Thursday, 14 February 2019
A Summer School on Animal Sentience and Cognition
“Without consciousness the mind-body problem would be much less interesting. With consciousness it seems hopeless.” – Thomas Nagel
“What is it like to be a bat?” is the somewhat disconcerting title of philosopher Thomas Nagel’s famous 1974 article on the ineffability of subjective consciousness. In reality, we humans will never know what it is like to use echolocation to navigate as we fly through the air, because, unlike bats, we simply don’t have the bodies or the nervous systems to do so. But the question of animals’ experience in general is nevertheless highly relevant, if only because our human species has the faculty of language and has developed a scientific method that lets us make observations and deductions about the mental states of other human beings and other animals. And because humans domesticate, exploit and exterminate thousands of other animal species, knowing what they may experience becomes an ethical imperative to guide the way we treat them.

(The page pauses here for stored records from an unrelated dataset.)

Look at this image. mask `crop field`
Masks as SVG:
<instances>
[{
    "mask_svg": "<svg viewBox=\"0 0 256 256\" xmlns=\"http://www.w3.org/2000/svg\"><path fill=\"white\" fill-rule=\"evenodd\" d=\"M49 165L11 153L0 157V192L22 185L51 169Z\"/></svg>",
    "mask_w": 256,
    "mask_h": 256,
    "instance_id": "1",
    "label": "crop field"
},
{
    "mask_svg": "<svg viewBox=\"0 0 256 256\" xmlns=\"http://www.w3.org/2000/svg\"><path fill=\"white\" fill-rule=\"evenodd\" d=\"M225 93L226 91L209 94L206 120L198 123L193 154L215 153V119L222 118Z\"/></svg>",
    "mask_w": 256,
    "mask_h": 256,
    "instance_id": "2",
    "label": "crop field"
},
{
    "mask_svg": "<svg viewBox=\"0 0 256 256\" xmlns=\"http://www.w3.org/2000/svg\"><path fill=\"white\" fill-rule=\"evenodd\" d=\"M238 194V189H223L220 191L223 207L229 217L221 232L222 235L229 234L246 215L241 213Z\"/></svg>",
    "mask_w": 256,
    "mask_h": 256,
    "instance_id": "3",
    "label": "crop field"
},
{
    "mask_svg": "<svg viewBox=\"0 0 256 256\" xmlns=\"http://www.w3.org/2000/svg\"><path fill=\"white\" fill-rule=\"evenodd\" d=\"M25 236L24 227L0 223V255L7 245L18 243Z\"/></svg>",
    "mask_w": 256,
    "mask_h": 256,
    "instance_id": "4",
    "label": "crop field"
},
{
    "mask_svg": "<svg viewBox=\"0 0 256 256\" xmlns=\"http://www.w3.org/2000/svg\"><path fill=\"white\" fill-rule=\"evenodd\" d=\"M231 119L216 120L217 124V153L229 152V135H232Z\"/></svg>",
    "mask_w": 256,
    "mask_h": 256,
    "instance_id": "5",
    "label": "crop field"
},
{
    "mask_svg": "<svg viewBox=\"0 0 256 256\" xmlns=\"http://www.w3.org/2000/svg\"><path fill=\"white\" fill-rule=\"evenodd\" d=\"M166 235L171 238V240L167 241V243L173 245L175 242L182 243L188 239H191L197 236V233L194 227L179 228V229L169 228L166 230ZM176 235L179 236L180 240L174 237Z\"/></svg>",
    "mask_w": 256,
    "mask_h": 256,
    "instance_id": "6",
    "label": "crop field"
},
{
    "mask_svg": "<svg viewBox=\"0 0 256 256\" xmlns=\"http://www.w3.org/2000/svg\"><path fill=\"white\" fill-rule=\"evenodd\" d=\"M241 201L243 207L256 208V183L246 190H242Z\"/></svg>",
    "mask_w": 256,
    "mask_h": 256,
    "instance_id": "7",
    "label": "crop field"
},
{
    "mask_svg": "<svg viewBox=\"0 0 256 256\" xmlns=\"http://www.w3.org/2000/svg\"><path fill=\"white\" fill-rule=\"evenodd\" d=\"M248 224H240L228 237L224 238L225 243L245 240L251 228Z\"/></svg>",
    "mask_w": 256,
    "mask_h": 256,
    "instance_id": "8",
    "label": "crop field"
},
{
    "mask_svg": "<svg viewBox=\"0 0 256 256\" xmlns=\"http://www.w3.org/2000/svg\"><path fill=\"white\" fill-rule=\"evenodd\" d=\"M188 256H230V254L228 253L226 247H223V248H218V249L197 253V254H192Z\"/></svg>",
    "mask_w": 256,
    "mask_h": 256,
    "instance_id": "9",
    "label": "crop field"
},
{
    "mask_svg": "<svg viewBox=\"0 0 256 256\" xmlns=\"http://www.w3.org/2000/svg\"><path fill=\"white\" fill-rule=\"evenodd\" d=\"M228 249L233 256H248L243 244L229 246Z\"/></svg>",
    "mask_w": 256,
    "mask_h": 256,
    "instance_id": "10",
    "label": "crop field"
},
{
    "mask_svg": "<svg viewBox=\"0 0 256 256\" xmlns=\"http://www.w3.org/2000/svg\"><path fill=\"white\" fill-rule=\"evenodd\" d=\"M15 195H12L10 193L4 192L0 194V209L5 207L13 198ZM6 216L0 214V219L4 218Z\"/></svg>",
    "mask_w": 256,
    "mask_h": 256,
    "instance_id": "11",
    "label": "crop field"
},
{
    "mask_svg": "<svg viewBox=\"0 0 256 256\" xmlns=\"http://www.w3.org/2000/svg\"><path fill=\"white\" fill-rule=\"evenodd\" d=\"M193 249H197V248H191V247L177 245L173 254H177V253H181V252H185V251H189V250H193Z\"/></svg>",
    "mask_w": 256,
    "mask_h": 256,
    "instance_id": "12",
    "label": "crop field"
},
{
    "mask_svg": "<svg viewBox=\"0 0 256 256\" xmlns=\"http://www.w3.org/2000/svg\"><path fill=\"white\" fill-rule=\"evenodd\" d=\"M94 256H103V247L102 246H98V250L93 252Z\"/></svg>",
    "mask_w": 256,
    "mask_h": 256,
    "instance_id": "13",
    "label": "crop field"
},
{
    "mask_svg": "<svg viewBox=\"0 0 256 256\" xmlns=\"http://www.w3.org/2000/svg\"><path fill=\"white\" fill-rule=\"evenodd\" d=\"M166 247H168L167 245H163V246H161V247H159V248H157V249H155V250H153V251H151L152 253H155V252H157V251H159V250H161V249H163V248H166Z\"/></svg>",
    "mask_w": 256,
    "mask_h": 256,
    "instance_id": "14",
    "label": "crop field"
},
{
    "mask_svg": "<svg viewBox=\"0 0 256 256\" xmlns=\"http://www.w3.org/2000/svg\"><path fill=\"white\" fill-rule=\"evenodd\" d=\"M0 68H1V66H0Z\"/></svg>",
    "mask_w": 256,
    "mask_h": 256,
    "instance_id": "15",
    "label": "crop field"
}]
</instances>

That was the idea behind a 10-day summer school entitled “The other minds problem: animal sentience and cognition”, presented in 2018 by the Université du Québec à Montréal Institut des sciences cognitives (UQAM/ISC institute of cognitive science). At this event, some 60 comparative psychologists, ethologists, evolutionary scientists and cognitive neurobiologists made presentations on scientific efforts to understand the thought processes of other animal species. (To watch a video of each presentation, click the preceding link, then click on the presenter’s name.) As the overview of the summer school so nicely put it, these presenters played the role of human spokespersons for elephants, monkeys, whales, cows, pigs, chickens, mice, fish, lizards, lobsters and snails, attempting to communicate in words what science believes it understands about their mental processes.
The UQAM/ISC summer schools are high-profile events that have been held every other year since 2008 (plus the first edition, on categorization, in 2003). They always address sweeping topics: social cognition (2008), the origin of language (2010), evolution and the function of consciousness (2012), the science of the web and the mind (2014) and reasoning (2016).